For the past five weeks, Congress has been on recess but here at the Sunlight Foundation, we have been working hard to improve our Congress API! There are now two new Congress API endpoints that make congressional and accountability documents searchable. We also added more information about hearings and improved legislator information.
New House scrapers feeding the API improvements are open source and a part of the @unitedstates project, “a shared commons of data and tools for the United States. Made by the public, used by the public.” This work wouldn’t be possible without funding from the Knight Foundation.
Read the documentation for full details, but here are the highlights:
Now on the Congress API you can get far more information about House hearings. We built new scrapers to take advantage of the docs.house.gov committee website. We scraped all the data from the 113th Congress that was available on the site.
One of the more interesting pieces of data is witness information. Our API now has the names of witnesses, their organization and links to their testimony. We used this information to reveal that only 23 percent of the witnesses testifying before House panels in the current session of Congress are women.
Aside from witness documents, all other available documents for a hearing are also available. These include drafts of bills, committee reports, committee amendments, transcripts and other documents related to a given meeting. There are links to the original document as well as a digital copy we are keeping to protect these documents from link rot.
Committee meetings of both the House and Senate now have a unique identifier, called “hearing_id.” The House hearings also have a “house_event_id,” which is a unique identifier from the docs.house.gov site that will stay consistent even if there is a schedule change and a change in content or description.
We also improved “bill_id” validation so that that field yields better results and invalid bill numbers are discarded.
Many of these improvements have been made possible by the docs.house.gov website and its thorough XML offerings. Similar Senate information is scattered across different committee websites in varying formats. This makes it hard to collect detailed information comprehensively. (Sigh. We are talking about a legislative body that still files campaign disclosures on paper.)
Sunlight’s Congress API has been keeping track of official, government-sponsored Twitter accounts. Now, we are also harnessing our project, Politwoops a site that tracks deleted tweets from politicians, to provide a list of Twitter campaign accounts for members of Congress. This has been one of the most asked-for features from our users.
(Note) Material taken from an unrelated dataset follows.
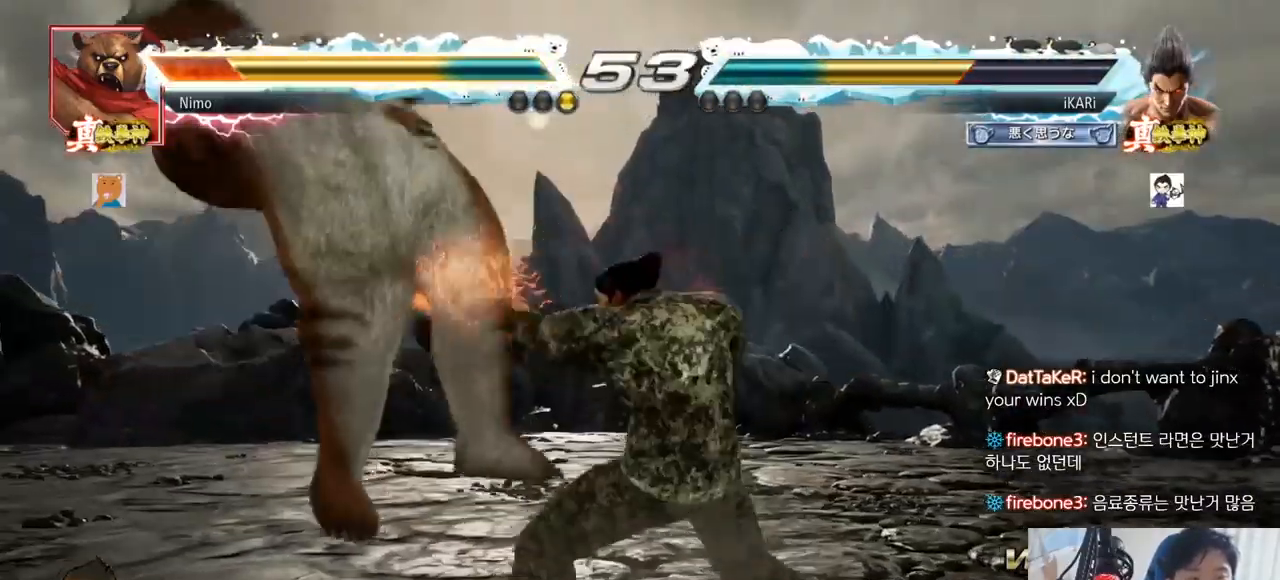
{"buttons": [], "left_stick": "center"}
Have you ever needed to look up a list of lawmakers’ ids before? If your data is reasonably clean but is formatted as a full name, you would had to parse out first and last and hope that you did not have a common nickname. Now with the aliases field, the API gives several permutations of first name, nickname, title, suffix and last name so you can take advantage of the Congress API’s wealth of ids by querying full names.
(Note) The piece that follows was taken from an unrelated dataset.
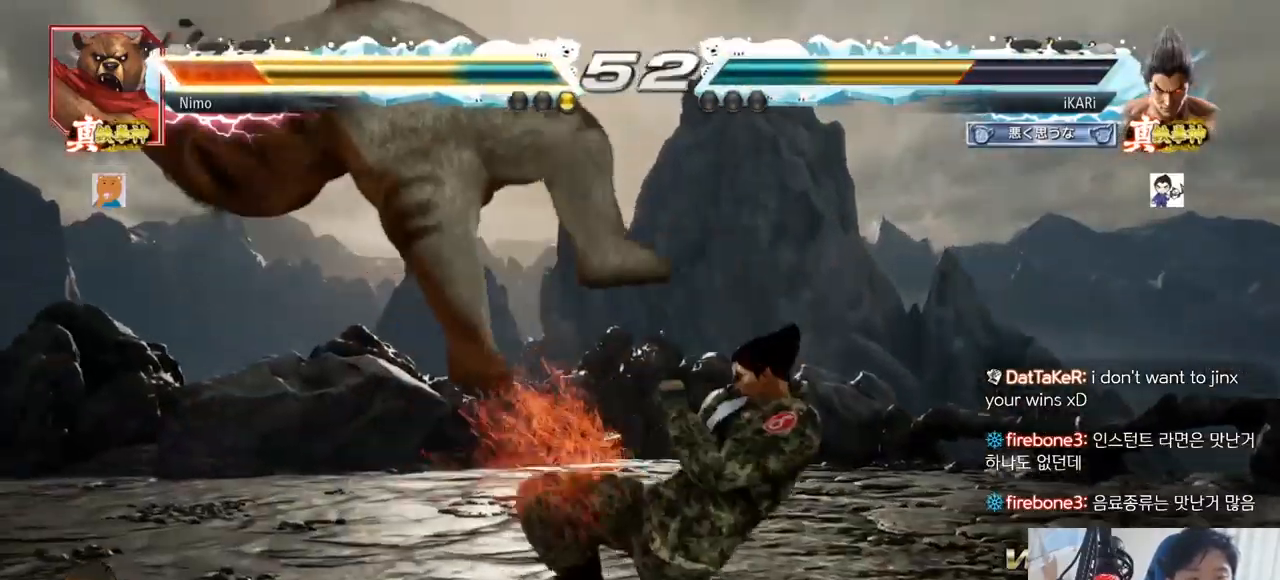
{"buttons": [], "left_stick": "center"}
Congressional documents are now available for full text search. These documents include committee reports, committee amendments, witness statements, witness bios, transcripts and more. Currently, the collection only contains House committee documents. We hope to add Senate documents and other types of congressional documents in the future.
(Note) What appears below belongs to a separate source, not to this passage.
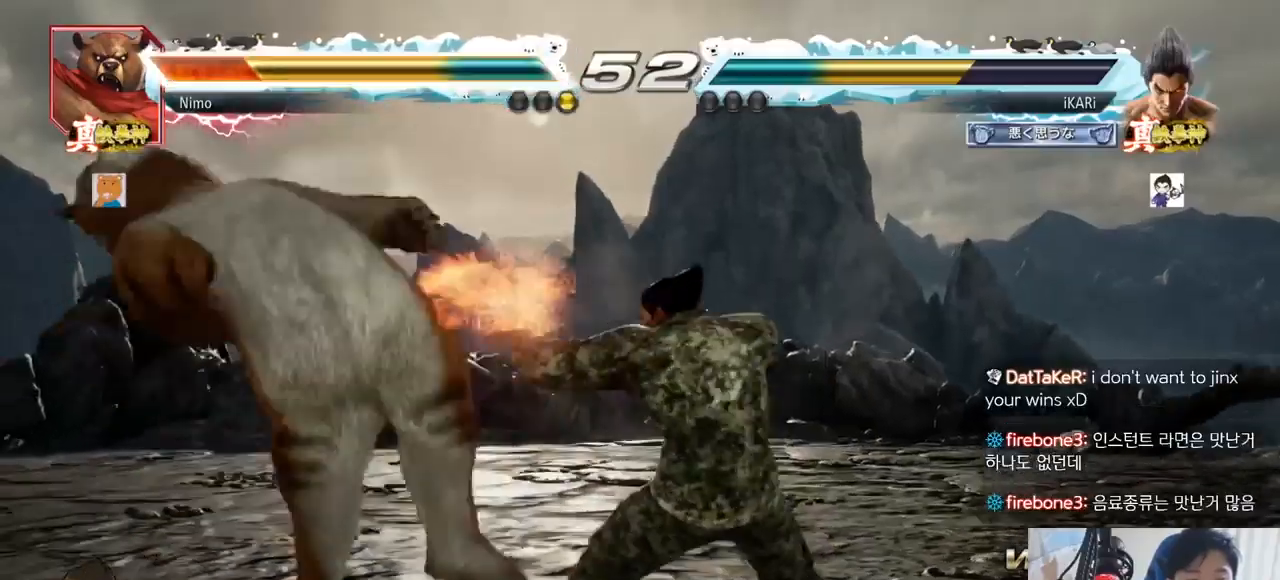
{"buttons": [], "left_stick": "right"}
This new endpoint offers full-text search on non-congressional documents, including Government Accountability Office reports and Inspectors General reports. These government oversight documents investigate misconduct and waste as well as evaluate projects for agencies or programs.
Volunteer coders, led by former Sunlighter Eric Mill, captured the Inspector General reports as part of the@unitedstates/inspectors-general project. The effort created scrapers for all 65 US federal inspectors.
We hope that the improved API will power new ideas and innovations from the amazing community that uses Sunlight tools!